L’église, qui en cette matière a toujours été d’une perspicacité remarquable, va plus loin que la loi française; elle a été forcée de céder sur bien des points pour ne pas voir les époux échapper absolument à son action, car aujourd’hui elle ne fait que consacrer par ses prières l’acte que l’état civil a seul pouvoir de rendre indissoluble; elle accorde donc les dispenses qu’on lui demande, mais les formalités même qu’elle exige sont une sorte de protestation qui semble mettre sa responsabilité à l’abri. Elle interdit les unions au quatrième degré canonique[1], elle les trouve dangereuses pour la pureté des relations de famille, et dans un ordre exclusivement physiologique elle estime qu’elles ne sont pas sans inconvéniens. Ce n’est pas d’hier qu’elle pense ainsi et qu’elle avoue nettement que l’intérêt de la propagation de la race la préoccupe vivement. En effet, le pape Grégoire le Grand écrit au moine Augustin, le convertisseur de l’Angleterre, à propos de mariages entre cousins issus de germains, cette phrase, qui mérite d’être retenue et prouve des connaissances très avancées pour l’époque : experimento didicimus ex tali conjugio sobolem non posse sucerescere[2]. Un professeur de physiologie expérimentale ne dirait pas mieux. L’église, ayant repris certaines prescriptions des lois de Moïse et des épîtres de saint Paul, avait d’abord poussé les choses à l’extrême, car elle défendait les unions aussi loin que la parenté pouvait être constatée; c’était, à peu de chose près, mettre obstacle à tout mariage dans certaines contrées isolées : on revint à des idées moins exclusives, et l’opinion de saint Grégoire paraît avoir dominé au quatrième concile de Latran, en 1215, lorsque l’on régla définitivement ce point longtemps controversé de discipline ecclésiastique.

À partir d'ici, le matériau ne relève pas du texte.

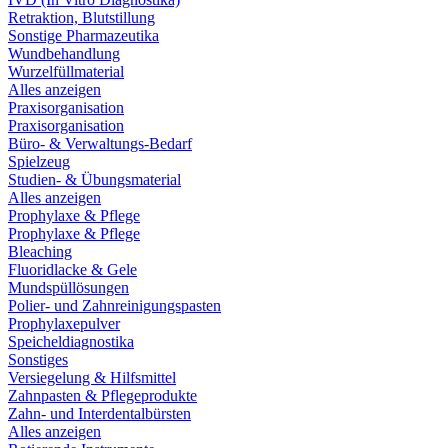
Retraktion, Blutstillung
Sonstige Pharmazeutika
Wundbehandlung
Wurzelfüllmaterial
Alles anzeigen
Praxisorganisation
Praxisorganisation
Büro- & Verwaltungs-Bedarf
Spielzeug
Studien- & Übungsmaterial
Alles anzeigen
Prophylaxe & Pflege
Prophylaxe & Pflege
Bleaching
Fluoridlacke & Gele
Mundspüllösungen
Polier- und Zahnreinigungspasten
Prophylaxepulver
Speicheldiagnostika
Sonstiges
Versiegelung & Hilfsmittel
Zahnpasten & Pflegeprodukte
Zahn- und Interdentalbürsten
Alles anzeigen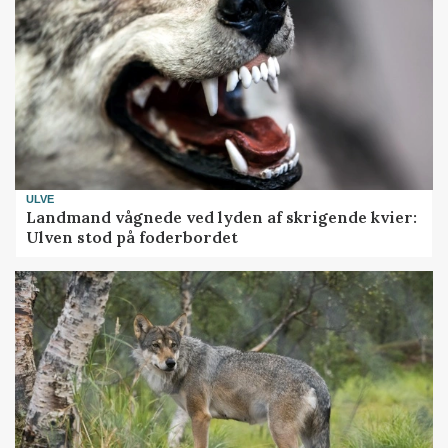
ULVE
Landmand vågnede ved lyden af skrigende kvier:
Ulven stod på foderbordet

Au courant des siècles, selon les exigences complexes de la politique, la cour de Rome, qui si souvent, avait besoin d’être protégée par les petits souverains dont elle était entourée, céda sur plus d’une alliance que ses principes interdisaient. Tous les hommes étant égaux devant Dieu, on ne put refuser aux seigneurs, aux bourgeois, aux artisans, ce que l’on avait bénévolement accordé à des princes; les dispenses se multiplièrent, et les prescriptions du concile de Latran ne furent plus réservées que par les formalités dont on en entourait l’abandon. Est-ce la société civile, est-ce l’église qui a eu le plus de sagacité en ceci? Grave question qui partage les esprits

  1. Le quatrième degré canonique correspond au huitième degré civil et comprend les enfans des cousins issus de germains.
  2. L’expérience montre que par de telles unions la lignée ne peut s’accroître.